II. Remember Who You Are Is Not Who You Were.
This is such a simple truth yet it can be elusive. People can be trapped in the past, believing that who they once were is something they can never leave behind. Some have seen the pattern of their failures so many times that they feel they can never change, and they are absolutely right! They can never change but God can and will change them from the inside out if they will surrender completely to Him. Do you think that Jacob was aware of his deceitful nature, do you think he was troubled by the failure his life had become? If we will be even minimally faithful in seeking God He will be faithful to the maximum and do what we can’t, He will make us new. Jacob does arrive at Bethel, he builds an altar there and worships God and he stays there, perhaps for months. He waits at Bethel for God’s next step and months later it comes. Verse 9 says that God again appeared to Jacob and again told him what he heard before. He tells Jacob that he is not who he used to be, he is no longer Jacob the deceiver and manipulator. Now his name is Israel, this is the truth of who he is… he’s no longer who he was! What did that look like?

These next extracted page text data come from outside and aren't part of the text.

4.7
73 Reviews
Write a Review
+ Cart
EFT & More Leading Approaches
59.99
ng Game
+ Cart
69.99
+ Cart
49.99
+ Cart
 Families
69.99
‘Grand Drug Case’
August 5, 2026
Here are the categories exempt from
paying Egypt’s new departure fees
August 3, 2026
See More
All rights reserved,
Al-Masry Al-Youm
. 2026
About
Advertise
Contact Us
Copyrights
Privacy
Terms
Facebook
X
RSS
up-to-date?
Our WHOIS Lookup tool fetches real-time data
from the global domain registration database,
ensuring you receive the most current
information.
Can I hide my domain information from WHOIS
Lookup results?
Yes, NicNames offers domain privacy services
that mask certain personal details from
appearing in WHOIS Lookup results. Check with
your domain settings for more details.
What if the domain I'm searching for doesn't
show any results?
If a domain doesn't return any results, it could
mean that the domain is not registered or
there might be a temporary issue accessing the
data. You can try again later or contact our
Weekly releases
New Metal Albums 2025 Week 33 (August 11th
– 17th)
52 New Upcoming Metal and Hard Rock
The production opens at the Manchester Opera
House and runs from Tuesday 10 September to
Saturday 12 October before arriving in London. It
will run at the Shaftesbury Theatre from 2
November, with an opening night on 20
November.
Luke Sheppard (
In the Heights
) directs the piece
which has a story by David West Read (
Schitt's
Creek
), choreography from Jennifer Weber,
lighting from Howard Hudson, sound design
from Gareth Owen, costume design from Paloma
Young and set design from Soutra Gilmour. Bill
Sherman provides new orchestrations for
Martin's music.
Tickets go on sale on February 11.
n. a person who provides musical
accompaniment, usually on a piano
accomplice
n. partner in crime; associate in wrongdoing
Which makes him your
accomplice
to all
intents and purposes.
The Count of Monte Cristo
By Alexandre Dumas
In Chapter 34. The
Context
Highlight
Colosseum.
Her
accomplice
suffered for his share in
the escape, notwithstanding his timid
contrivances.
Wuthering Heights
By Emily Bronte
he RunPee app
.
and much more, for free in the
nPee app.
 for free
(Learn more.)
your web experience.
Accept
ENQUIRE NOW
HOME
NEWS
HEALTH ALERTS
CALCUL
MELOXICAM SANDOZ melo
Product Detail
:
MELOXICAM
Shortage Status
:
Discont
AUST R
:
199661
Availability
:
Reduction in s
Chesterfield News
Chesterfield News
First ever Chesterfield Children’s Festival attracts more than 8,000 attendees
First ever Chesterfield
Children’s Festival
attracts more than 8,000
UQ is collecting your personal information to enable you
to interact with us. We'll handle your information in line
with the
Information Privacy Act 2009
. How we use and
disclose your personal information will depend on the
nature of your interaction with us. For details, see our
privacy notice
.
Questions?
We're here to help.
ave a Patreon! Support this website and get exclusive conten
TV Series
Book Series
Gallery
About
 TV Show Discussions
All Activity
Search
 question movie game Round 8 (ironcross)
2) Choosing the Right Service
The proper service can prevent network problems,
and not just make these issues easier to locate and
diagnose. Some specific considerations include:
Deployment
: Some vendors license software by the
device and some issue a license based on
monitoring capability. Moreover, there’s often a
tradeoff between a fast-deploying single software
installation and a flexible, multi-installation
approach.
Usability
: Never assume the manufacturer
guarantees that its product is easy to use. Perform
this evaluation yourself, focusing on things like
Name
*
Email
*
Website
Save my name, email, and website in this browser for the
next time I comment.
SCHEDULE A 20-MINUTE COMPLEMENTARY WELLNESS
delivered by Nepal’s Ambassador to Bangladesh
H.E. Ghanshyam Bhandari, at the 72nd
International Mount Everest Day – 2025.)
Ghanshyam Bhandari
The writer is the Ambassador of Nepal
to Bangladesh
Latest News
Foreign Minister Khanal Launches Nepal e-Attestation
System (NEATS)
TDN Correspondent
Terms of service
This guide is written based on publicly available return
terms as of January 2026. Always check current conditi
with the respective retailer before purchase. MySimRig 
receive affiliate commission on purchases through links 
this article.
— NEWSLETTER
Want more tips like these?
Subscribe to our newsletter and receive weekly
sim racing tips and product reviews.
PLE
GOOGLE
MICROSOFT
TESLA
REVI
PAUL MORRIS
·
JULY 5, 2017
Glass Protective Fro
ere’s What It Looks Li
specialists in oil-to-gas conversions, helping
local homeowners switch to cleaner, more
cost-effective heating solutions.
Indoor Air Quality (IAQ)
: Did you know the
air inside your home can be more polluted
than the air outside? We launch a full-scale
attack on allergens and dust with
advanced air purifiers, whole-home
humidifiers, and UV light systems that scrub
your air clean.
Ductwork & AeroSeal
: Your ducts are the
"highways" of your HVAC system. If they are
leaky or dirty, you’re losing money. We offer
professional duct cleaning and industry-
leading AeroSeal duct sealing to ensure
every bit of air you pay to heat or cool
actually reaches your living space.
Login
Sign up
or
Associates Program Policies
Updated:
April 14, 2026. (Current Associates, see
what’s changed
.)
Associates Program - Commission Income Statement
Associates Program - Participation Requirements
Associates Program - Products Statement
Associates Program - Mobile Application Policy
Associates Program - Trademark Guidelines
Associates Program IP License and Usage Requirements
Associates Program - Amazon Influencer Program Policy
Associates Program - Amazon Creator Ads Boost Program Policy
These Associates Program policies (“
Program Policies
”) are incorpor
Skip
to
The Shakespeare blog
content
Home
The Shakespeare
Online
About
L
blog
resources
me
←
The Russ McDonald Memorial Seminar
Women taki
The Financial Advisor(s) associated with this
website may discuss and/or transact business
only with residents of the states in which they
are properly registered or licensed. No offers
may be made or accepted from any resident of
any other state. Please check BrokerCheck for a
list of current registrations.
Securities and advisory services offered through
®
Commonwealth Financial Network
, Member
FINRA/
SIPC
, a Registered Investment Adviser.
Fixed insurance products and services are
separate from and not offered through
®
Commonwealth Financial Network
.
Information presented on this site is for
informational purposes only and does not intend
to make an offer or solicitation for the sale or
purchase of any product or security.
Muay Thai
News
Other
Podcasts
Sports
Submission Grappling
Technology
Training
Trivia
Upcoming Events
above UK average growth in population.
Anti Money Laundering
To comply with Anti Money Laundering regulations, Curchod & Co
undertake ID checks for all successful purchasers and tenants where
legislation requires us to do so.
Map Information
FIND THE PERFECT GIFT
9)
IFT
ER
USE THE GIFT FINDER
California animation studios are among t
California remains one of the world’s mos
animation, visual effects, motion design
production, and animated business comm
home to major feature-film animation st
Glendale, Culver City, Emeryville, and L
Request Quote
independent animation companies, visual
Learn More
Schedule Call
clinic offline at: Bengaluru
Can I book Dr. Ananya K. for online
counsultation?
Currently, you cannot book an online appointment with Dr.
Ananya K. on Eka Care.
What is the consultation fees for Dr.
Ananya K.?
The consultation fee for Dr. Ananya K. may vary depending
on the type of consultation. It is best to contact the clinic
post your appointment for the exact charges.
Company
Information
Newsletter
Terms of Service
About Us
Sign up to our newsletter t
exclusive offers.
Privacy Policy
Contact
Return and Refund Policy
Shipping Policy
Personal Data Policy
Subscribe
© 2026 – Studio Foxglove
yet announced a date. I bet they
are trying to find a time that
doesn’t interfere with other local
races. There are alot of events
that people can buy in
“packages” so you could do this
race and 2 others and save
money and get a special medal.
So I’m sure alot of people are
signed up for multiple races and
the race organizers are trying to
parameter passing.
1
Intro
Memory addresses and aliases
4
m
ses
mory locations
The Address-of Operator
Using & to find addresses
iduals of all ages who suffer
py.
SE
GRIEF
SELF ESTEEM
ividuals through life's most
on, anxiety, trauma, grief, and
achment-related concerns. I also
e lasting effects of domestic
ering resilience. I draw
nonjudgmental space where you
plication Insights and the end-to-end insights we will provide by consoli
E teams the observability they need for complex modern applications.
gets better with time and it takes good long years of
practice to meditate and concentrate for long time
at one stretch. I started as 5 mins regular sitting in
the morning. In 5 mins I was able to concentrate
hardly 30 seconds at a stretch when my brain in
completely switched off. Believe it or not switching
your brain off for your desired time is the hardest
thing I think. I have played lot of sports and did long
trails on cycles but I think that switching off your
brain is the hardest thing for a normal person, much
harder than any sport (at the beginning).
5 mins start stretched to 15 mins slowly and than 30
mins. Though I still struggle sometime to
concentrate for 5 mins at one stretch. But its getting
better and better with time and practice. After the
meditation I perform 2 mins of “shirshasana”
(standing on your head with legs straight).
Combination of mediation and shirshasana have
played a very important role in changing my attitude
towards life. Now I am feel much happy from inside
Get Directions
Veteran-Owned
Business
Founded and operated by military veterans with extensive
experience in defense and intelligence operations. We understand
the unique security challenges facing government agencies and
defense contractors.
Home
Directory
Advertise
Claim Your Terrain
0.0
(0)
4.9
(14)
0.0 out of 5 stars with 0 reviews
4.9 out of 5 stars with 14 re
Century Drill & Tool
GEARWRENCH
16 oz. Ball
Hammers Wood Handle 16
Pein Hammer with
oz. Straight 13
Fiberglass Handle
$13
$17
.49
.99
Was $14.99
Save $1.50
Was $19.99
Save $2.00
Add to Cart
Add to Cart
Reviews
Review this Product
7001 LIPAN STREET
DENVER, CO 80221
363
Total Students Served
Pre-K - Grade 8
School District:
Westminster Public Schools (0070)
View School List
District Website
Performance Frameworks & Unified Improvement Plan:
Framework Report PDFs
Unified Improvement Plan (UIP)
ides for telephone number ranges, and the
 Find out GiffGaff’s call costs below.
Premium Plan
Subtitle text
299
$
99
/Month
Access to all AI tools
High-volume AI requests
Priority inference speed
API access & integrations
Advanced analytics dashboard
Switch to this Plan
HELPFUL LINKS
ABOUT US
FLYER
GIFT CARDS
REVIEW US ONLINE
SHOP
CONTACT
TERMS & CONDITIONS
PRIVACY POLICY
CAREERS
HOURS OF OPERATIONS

1. He was no longer on the run. For his whole life Jacob had either been running to catch up to Esau or running from something or someone. No more, he is now Israel whose eyes are on God not man.
2. He was no longer empty. Jacob had been empty so many times, empty of hope, empty of wealth, empty of family and empty of integrity. No more, he is now Israel who has been filled by God. He is filled with the hope and promise of the blessing to be fruitful and multiply. It was a command that God ordained upon him, God would be the One who makes it come to be, Israel will be the one God uses. Can you think of anything better than to be filled when you are empty? That’s what God still does in peoples lives through the Lord Jesus Christ. That great emptiness He fills with His deep, deep love and even His Holy Spirit.
3. He was no longer alone. “A nation and a company of nations shall proceed from you”, that’s how God put it. “The land which I gave Abraham and Isaac, I give to you and your descendents after you.” Soon Jacob would be very alone in grief but was now being girded with the truth that the promise of God guarantees the presence of God. How can God give land and people to Israel unless He is also there to give it? Israel is never alone again and he worships God because of that.
III. Remember How Short Your Life Is.
There are three funerals in this chapter. Deborah, the nurse for Israel’s mother dies. His mother had passed away years earlier but the nurse was with Isaac so at some point Israel travelled to Mamre and brought her to stay with him. She was perhaps like a mother to him and there is deep sorrow over her death. Perhaps months later Israel breaks camp and moves to Mamre but on the way his wife Rachel goes into labor just outside Bethlehem and dies in labor but the son she bears lives, Benjamin, ‘the son of my right hand’, lives. As Israel arrives and sets up camp in Mamre his father Isaac at the age of 180 years, dies. God has a way of using death to cause us to remember Him. We remember His grace to us, we remember His discipline towards us, we remember His love through love. Remember where we are, remember who we are, remember how soon we are gone and by these remember God, remember His Word, remember the Lord’s death until He comes.